Este modo de obrar también resta credibilidad al procedimiento. Y no digamos cuando, tras historias de enfrentamientos bélicos, se canoniza sólo a gente de uno de los dos bandos: se arguye que esa canonización “no se hace contra nadie”; pero lo que se calla (poco honradamente) es que sí resulta en favor de un bando.
Hace poco se me quejaba un señor, buen amigo y esforzado creyente, porque no podía entender “cómo la Iglesia canoniza a un hombre que llegó a presentar como modelo para la juventud al monstruo corruptor de Marcial Maciel. Sin saberlo, por supuesto pero, de todos modos, es un riesgo que no debería correr la Iglesia. Pensemos qué habría pasado si en esa ignorancia hubiese incurrido Msr. Romero”…
Hasta aquí mi amigo. Le respondí dos cosas: la primera el célebre aforismo atribuido a santo Tomás y que desmitifica todo ese mundo de las canonizaciones: “si alguien es sabio, que nos enseñe; si es prudente, que nos gobierne; si es santo… que rece por nosotros”. Y la segunda que el magisterio eclesiástico, tal como se ejerce hoy en día, siempre se guarda un comodín en la manga: quien consulte los libros más clásicos de teología, encontrará que al canonizar a un santo, la Iglesia “sólo compromete su autoridad en asegurarnos que esa persona está en el cielo”. La verdad es que para semejante viaje hasta el cielo no se necesitaban tales alforjas de canonizaciones.
Pero dicho esto, debí haber añadido otra cosa a mi amigo: hoy sólo se nos presenta a los santos como intercesores y no como interpeladores para nuestras vidas; preferimos santos que nos hagan favores pero que nos dejen tranquilos.
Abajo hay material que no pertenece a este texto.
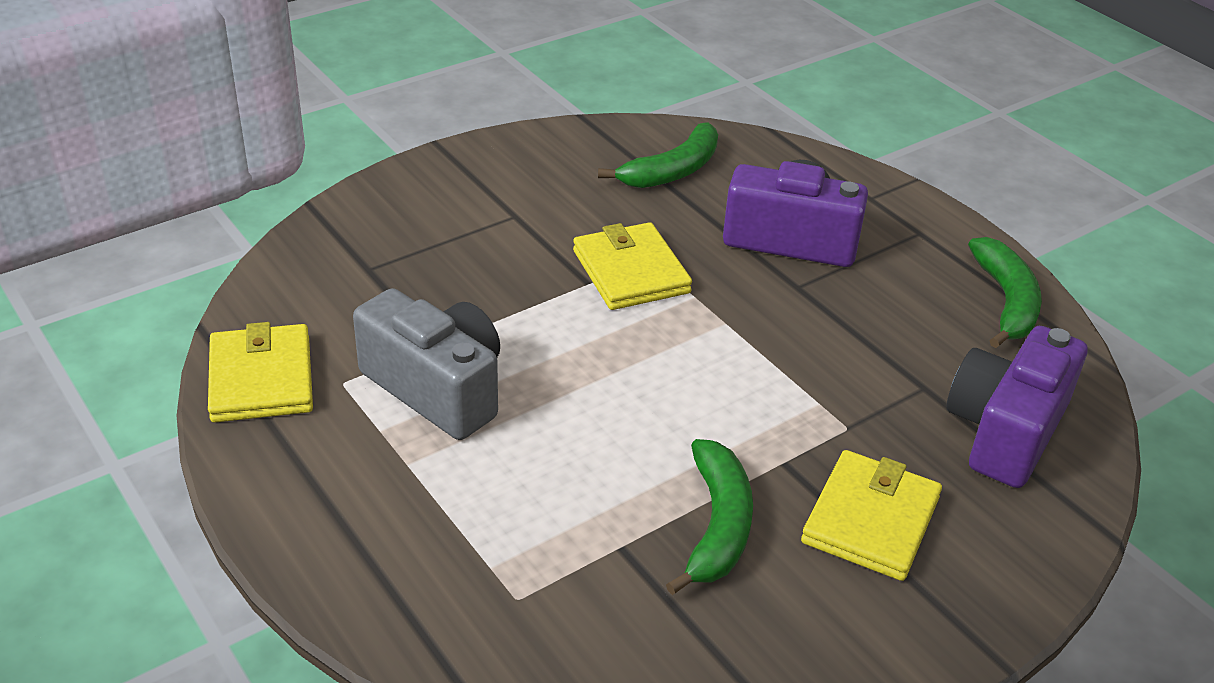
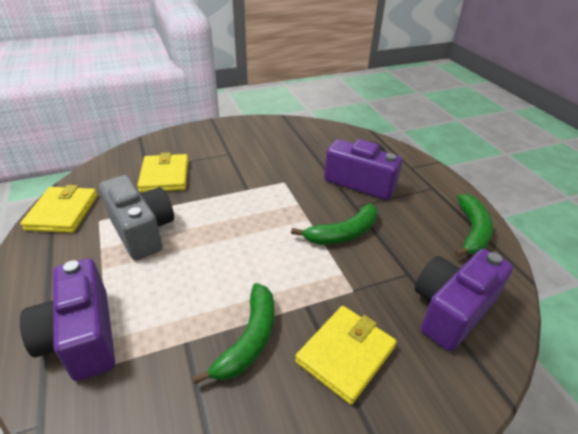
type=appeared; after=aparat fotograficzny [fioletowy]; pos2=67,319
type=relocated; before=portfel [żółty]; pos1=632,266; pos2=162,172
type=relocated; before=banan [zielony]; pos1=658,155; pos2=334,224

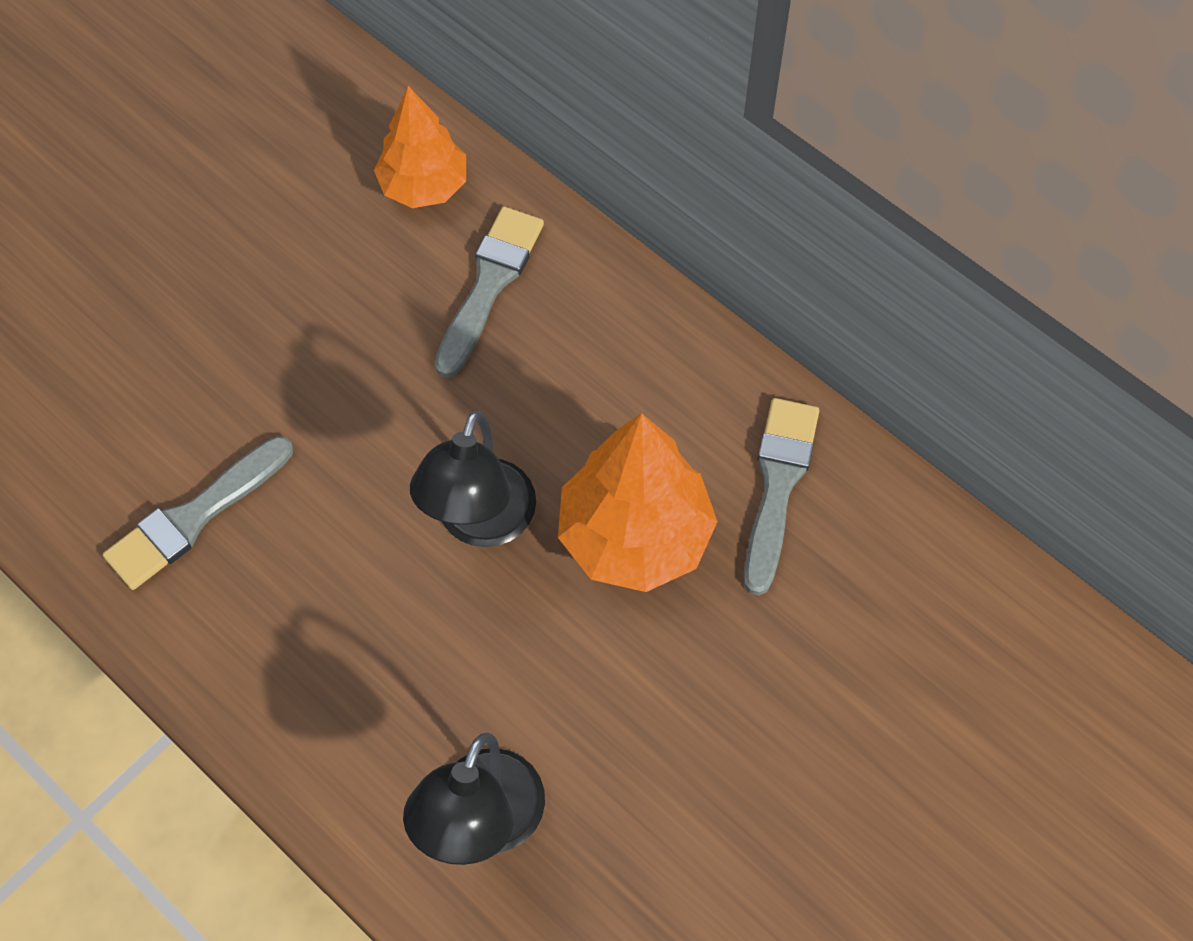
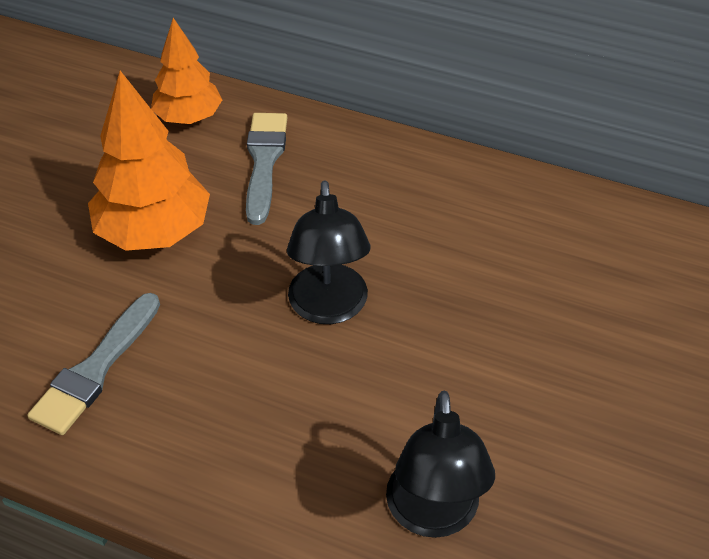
type=relocated; before=drzewko [pomarańczowy]; pos1=638,502; pos2=149,161
type=missing; before=pędzel [szary]; pos1=781,496

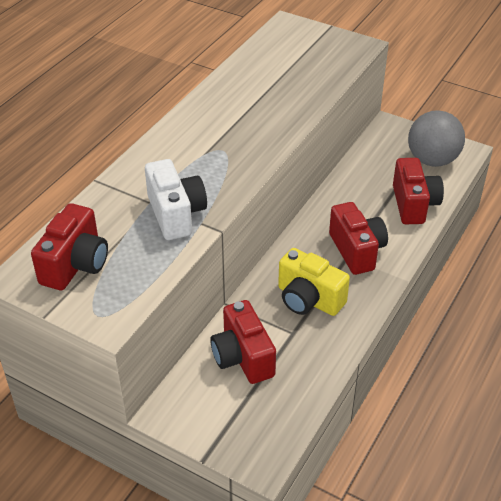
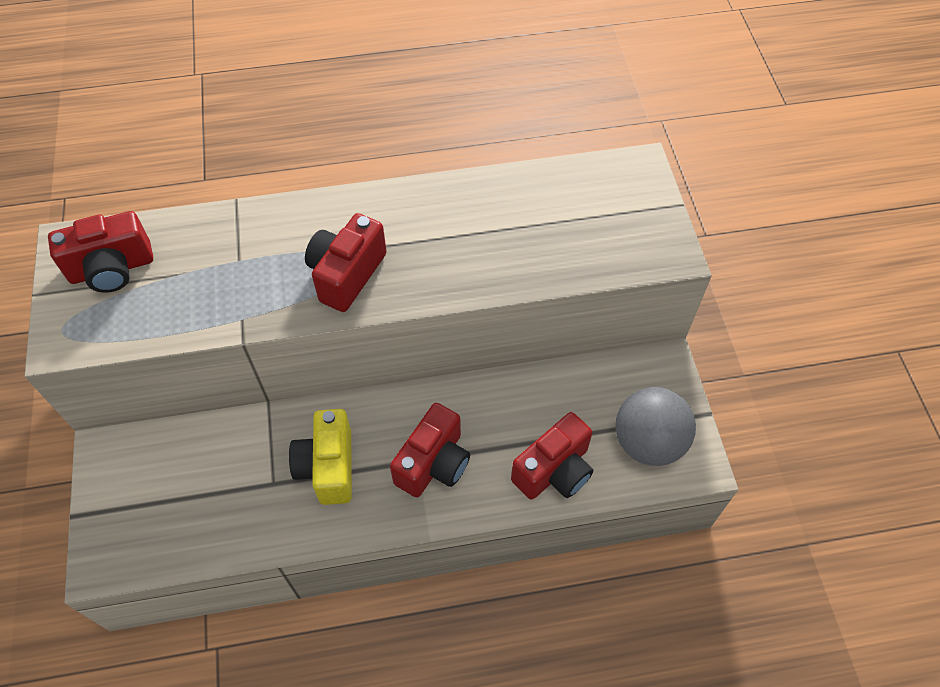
type=relocated; before=aparat fotograficzny [czerwony]; pos1=243,342; pos2=346,262
type=missing; before=aparat fotograficzny [biały]; pos1=176,199

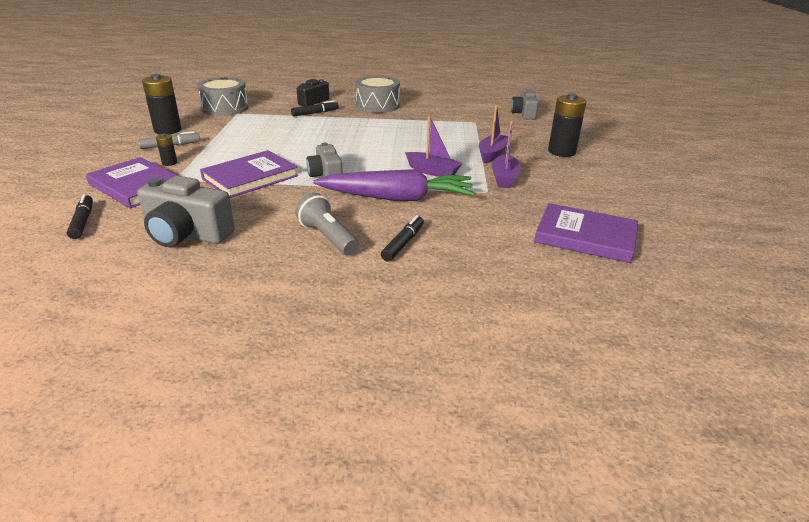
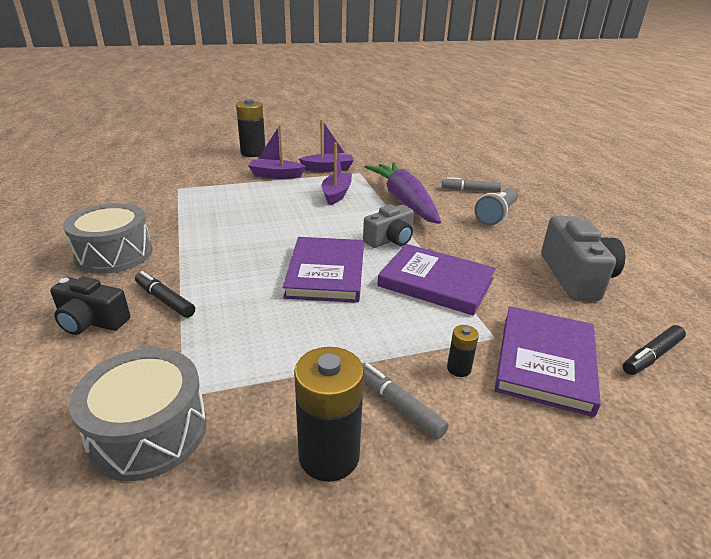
type=relocated; before=książka [fioletowy]; pos1=586,233; pos2=323,270
type=colour; before=flamaster [czarny]; after=flamaster [szary]; pos1=402,238; pos2=472,184
type=missing; before=aparat fotograficzny [szary]; pos1=525,104

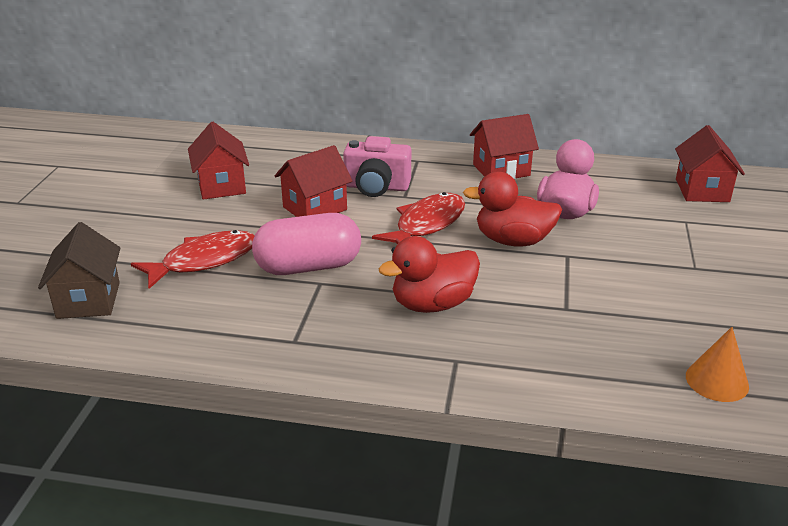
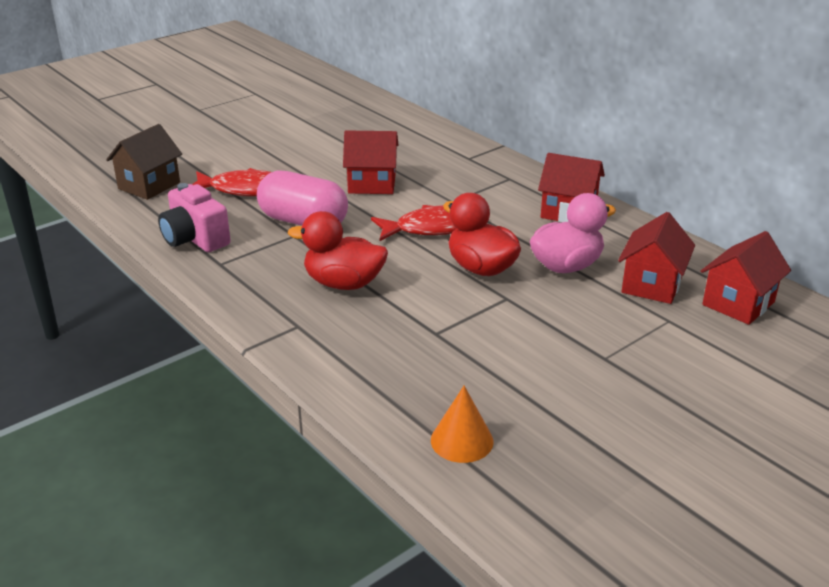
type=relocated; before=aparat fotograficzny [różowy]; pos1=377,166; pos2=194,217
type=relocated; before=domek [czerwony]; pos1=218,161; pos2=656,258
La intercesión es verdadera para un creyente. Pero no es más que un aspecto de “la comunión de los santos”. Ahí, la verdadera perla de esa comunión es María, la joven campesina de Nazaret. Y el comprensible sentimiento de confianza en la intercesión de seres que nos fueron cercanos y queridos, no necesita canonizaciones.
Pero esa decantación de la santidad hacia la intercesión y no hacia la interpelación a nuestras vidas, amenaza con teñir de idolatría el culto a los santos: el pueblo de Israel cayó constantemente en la idolatría porque, frente a la grandeza indefinible de Yahvé, los pueblos cercanos tenían dioses más concretos: uno para la agricultura, otro para la fertilidad de la mujer, otro para las enfermedades o para las guerras… Y resultaba mucho más cómodo y tranquilizador dirigirse a ellos. Nosotros hacemos lo mismo con los santos: tenemos uno para las cosas perdidas, otro para males de garganta, otro que “como es un santo casamentero –pidiendo matrimonio le agobian tanto–” (claro que eso debía ser antes, porque ahora…). Y así sucesivamente.
Total: que quizás sí que esto de las canonizaciones se merecería un buen repaso. Sosegado y tranquilo, pero que ya sería hora de ir comenzando.